> Task details
Copy word for word the part of the libhackrf callback text below that runs from "- the main program" to "and is optional.".

> Supplied text
================================

There are 3 types of callbacks in the library:
- transfer callback
- flush callback
- block complete callback
Steps for starting an RX or TX operation:
- initialize libhackrf
- open device
- setup device (frequency, samplerate, gain, etc.)
- setup callbacks, start operation (
hackrf_start_*)
- the main program should go to sleep
- when done, the transfer callback should return non-zero value, and signal the main thread to stop
- stop operation via
hackrf_stop_*
- close device, exit library, etc.
Data is transferred through the USB connection via setting up multiple async libusb transfers (hackrf_get_transfer_queue_depth). In TX mode, the transfers needs to be filled before submitting, and in RX mode, they need to be read out when they are done. This is done using the transfer callback - it receives a hackrf_transfer object and needs to transfer the data to/from it. As it's needed for all operations, this gets called whenever we need to move data, so every time a transfer is finished (and before the first transfer in TX mode). There's a "transfer complete callback" that only gets called when a transfer is completed. It does not need to do anything special tho, and is optional.

================================

> Data extract
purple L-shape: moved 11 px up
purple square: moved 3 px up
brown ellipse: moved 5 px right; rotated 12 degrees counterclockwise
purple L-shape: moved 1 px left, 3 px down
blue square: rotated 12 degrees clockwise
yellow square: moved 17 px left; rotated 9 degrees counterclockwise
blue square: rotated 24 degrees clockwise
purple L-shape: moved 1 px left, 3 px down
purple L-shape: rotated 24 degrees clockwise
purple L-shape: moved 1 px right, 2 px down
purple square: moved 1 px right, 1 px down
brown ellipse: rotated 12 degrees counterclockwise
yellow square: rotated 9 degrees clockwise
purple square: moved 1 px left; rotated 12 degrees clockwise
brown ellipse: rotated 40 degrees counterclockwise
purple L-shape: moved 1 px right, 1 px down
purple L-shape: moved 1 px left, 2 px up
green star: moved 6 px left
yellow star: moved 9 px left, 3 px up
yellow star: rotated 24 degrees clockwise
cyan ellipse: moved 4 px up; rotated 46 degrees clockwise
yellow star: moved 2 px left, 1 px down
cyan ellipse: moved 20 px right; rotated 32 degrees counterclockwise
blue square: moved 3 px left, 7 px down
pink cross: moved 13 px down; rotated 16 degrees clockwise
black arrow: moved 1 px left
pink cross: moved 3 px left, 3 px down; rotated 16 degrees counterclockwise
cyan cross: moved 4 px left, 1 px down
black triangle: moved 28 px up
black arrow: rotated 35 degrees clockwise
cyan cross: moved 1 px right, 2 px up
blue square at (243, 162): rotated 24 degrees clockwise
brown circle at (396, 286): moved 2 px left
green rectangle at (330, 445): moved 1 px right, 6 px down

================================

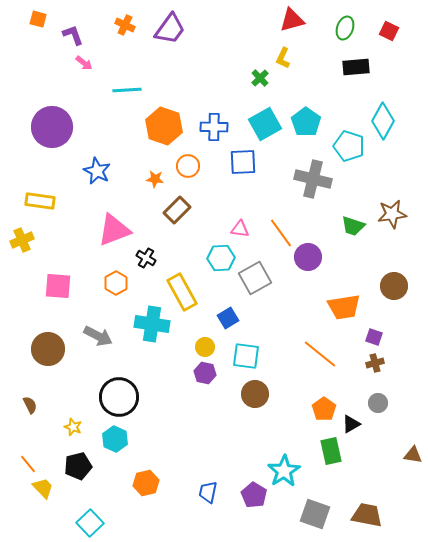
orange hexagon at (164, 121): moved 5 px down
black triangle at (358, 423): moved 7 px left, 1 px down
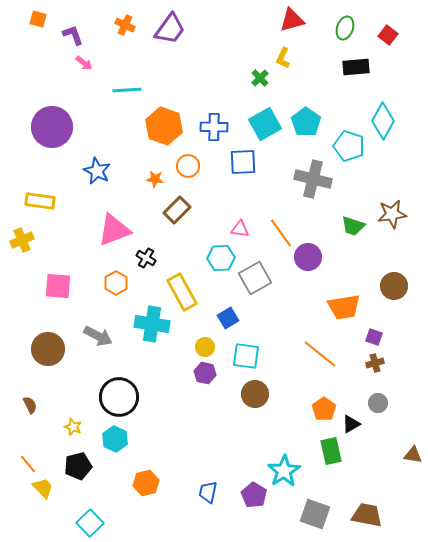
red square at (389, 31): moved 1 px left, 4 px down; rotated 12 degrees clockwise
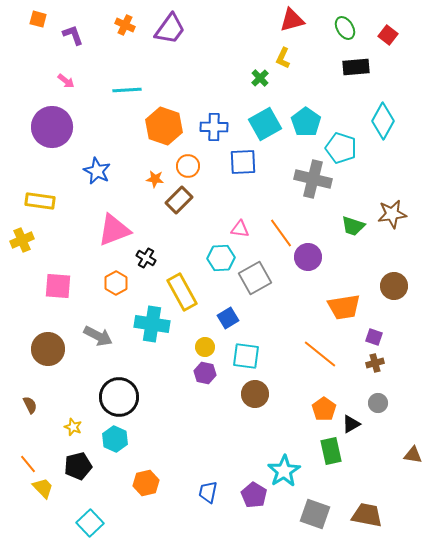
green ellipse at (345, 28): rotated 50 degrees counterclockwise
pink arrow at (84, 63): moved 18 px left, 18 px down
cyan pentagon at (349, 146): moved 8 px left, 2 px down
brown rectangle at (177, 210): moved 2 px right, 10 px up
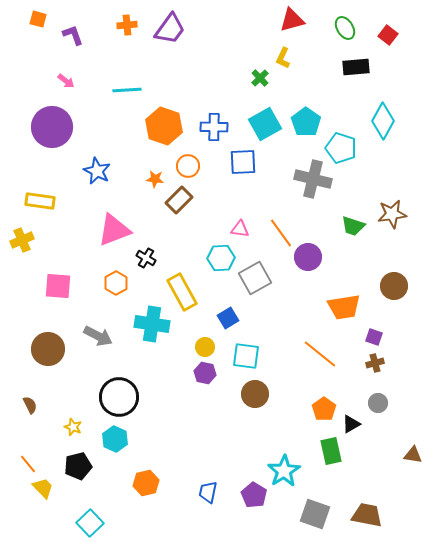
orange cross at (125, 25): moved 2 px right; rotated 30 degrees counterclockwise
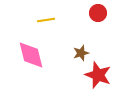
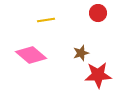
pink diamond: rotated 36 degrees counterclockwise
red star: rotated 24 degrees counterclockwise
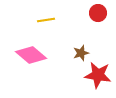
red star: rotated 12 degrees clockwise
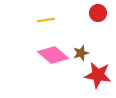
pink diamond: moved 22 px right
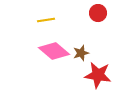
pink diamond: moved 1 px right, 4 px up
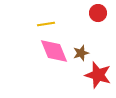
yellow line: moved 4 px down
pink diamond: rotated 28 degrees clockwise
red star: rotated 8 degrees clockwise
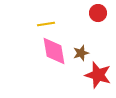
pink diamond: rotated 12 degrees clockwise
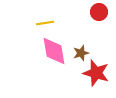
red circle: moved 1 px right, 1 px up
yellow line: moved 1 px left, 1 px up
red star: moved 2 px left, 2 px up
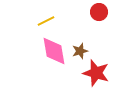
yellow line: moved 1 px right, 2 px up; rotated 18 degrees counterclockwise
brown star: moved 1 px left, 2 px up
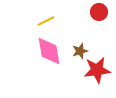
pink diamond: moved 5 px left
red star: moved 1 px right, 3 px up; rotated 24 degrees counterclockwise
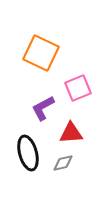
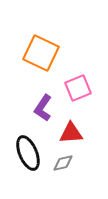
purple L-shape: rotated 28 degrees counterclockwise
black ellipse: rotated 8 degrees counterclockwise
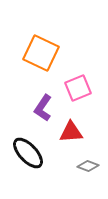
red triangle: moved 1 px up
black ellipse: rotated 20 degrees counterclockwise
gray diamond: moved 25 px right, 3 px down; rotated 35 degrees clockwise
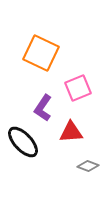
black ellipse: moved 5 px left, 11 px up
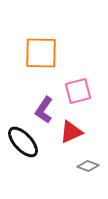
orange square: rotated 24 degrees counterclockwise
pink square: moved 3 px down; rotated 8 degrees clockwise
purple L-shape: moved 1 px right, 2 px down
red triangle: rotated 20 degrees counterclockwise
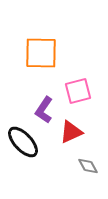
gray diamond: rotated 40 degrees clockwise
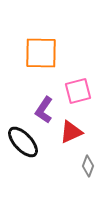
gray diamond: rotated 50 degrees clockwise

================================

> Finished exercise
- the main program should go to sleep
- when done, the transfer callback should return non-zero value, and signal the main thread to stop
- stop operation via
hackrf_stop_*
- close device, exit library, etc.
Data is transferred through the USB connection via setting up multiple async libusb transfers (hackrf_get_transfer_queue_depth). In TX mode, the transfers needs to be filled before submitting, and in RX mode, they need to be read out when they are done. This is done using the transfer callback - it receives a hackrf_transfer object and needs to transfer the data to/from it. As it's needed for all operations, this gets called whenever we need to move data, so every time a transfer is finished (and before the first transfer in TX mode). There's a "transfer complete callback" that only gets called when a transfer is completed. It does not need to do anything special tho, and is optional.